The dogs recovered from Vick's property were the first group of pit bulls recovered from a dog-fighting ring that were not euthanized.
Vick's pit bulls were held as evidence at six different animal control sites in Virginia from the day they were seized to the end of his trial -- he ended up serving behind bars -- in October 2007. Dogs were kept in individual cages for six months, never let out. Cages were hosed down with the dogs inside and they were never handled by humans.
Intense media coverage of the case stirred such a response to save the dogs that they were each individually tested by experts to see if and where they could be placed into adoption.
"In a strange way, because Michael Vick was who he was and the case got so much attention, the dogs were able to be saved in the end," said Cydney Cross, the co-founder and president of Out of the Pits, a non-profit organization based in Albany that rescues pit bulls and places them into foster homes.
Out of the Pits was one of the dozens of animal rescue organizations that applied for adoption rights for the pit bulls. Cross was allowed to bring in two dogs, both of which had to be eased into domestication at veterinary clinics for six months before they could be placed into homes.
Cross said Jhumpa stood upright in her crate for the entire eight-hour ride from Virginia to upstate New York in October of 2007.
"She just stared straight ahead. She was frozen," said Cross. "There was no life in her eyes. They were flat"
Jhumpa was slowly rehabilitated at Troy Veterinary Hospital.
"She wouldn't walk at first," said Pierce, who was contacted by Cross to possibly adopt Jhumpa in March of 2008. "The girls at the vet would call her 'Pancake,' because she'd just freeze and lie on the ground when they tried to take her outside."
Pierce and Cross think Jhumpa may have been used exclusively for breeding and not for fighting. Jhumpa had a few scars, but not as many as a pit bull used for fighting would have typically. However, her uterus is stretched more than normal.
Hazel, the other pit bull seized from Bad Newz Kennelz and placed into adoption by Cross, nearly died because her uterus was so severely damaged and infected. Hazel lives in Vermont with a woman who only wanted to be identified as Sally, fearing Hazel may be stolen or harmed if people knew she was a "Vick dog." Sally and Cross believe Hazel, who moves with a limp from a previously broken leg and has a sleek black coat, may be Jhumpa's mother but there is no way to tell.

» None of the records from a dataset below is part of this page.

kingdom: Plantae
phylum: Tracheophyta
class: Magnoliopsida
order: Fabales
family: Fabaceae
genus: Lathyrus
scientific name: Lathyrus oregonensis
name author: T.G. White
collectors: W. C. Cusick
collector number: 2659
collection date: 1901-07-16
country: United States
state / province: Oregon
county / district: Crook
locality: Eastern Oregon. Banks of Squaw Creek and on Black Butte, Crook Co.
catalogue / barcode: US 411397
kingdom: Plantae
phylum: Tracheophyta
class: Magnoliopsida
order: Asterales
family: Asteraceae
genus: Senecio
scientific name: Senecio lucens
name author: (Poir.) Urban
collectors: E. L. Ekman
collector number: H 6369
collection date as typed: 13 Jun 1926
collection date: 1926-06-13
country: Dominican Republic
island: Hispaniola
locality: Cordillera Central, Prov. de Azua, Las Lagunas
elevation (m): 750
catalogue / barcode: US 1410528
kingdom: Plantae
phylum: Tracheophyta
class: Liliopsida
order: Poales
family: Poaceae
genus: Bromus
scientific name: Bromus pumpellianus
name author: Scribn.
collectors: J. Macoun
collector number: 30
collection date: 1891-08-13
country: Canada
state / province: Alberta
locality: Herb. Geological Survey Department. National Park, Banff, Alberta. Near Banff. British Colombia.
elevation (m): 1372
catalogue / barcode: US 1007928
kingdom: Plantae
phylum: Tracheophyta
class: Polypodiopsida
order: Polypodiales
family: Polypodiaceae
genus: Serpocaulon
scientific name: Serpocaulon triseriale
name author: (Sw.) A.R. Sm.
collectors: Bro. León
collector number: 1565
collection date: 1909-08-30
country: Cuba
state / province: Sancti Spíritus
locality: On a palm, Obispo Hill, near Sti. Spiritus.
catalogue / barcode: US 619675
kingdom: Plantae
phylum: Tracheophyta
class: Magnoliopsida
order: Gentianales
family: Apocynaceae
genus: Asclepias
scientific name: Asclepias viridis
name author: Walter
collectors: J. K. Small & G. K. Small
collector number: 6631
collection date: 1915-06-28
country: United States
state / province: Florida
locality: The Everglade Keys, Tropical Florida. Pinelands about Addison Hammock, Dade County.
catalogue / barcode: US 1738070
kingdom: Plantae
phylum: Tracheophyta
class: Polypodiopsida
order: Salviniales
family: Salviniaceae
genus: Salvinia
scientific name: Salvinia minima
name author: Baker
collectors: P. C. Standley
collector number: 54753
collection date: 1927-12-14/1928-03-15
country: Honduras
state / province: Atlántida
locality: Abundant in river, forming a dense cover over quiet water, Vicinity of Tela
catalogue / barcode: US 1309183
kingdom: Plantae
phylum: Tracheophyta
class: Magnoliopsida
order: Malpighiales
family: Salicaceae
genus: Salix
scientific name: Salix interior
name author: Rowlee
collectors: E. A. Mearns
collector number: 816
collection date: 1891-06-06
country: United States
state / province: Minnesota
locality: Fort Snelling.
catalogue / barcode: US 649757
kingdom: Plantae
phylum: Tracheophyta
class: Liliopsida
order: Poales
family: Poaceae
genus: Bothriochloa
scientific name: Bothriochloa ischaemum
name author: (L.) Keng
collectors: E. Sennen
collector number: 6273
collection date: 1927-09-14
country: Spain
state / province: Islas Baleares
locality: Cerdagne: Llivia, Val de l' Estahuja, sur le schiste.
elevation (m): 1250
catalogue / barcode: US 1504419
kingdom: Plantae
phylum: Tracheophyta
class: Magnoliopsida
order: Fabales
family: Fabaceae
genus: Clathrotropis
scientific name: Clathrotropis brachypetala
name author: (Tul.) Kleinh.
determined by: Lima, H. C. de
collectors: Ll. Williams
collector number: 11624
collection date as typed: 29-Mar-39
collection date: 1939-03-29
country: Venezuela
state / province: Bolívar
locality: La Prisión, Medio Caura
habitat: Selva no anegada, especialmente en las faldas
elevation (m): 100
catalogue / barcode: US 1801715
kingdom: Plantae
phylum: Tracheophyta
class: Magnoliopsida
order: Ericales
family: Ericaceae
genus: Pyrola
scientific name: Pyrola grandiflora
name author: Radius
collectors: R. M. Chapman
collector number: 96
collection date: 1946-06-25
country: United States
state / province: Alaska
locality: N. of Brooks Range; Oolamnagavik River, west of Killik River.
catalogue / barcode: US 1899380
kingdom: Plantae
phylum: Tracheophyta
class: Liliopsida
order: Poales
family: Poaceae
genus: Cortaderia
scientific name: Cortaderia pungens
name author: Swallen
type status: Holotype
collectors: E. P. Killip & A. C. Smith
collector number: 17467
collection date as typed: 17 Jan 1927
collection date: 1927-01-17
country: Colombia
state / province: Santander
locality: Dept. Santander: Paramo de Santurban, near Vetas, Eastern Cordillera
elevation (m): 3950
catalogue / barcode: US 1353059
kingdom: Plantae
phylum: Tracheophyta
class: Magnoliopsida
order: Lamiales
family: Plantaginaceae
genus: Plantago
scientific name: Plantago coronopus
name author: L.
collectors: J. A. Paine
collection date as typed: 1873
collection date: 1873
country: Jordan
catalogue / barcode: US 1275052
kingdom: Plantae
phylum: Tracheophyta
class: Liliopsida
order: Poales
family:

Jhumpa and Hazel have never bitten another dog or person since being seized. Neither has Hector, a pit bull rescued from Vick's property by the California rescue group Bad Rap and placed into the care of Andrew Yori in Amenia, N.Y. Hector, who's is believed to be six years old and has a caramel-colored coat, scars up and down his stomach and legs, and several missing teeth.
"Honestly, I was a little hesitant and a concerned at first because of all the scars," Yori said about adopting the dog. "I know they killed the dogs that didn't win. He had to do something to stay alive."
Yori said Hector wrestles, sleeps and plays with his five other dogs without incident.
"They're great teachers for us," Pierce said. "All of these dogs come from neglectful, abusive situations. But, somehow, they just don't lose their love of life."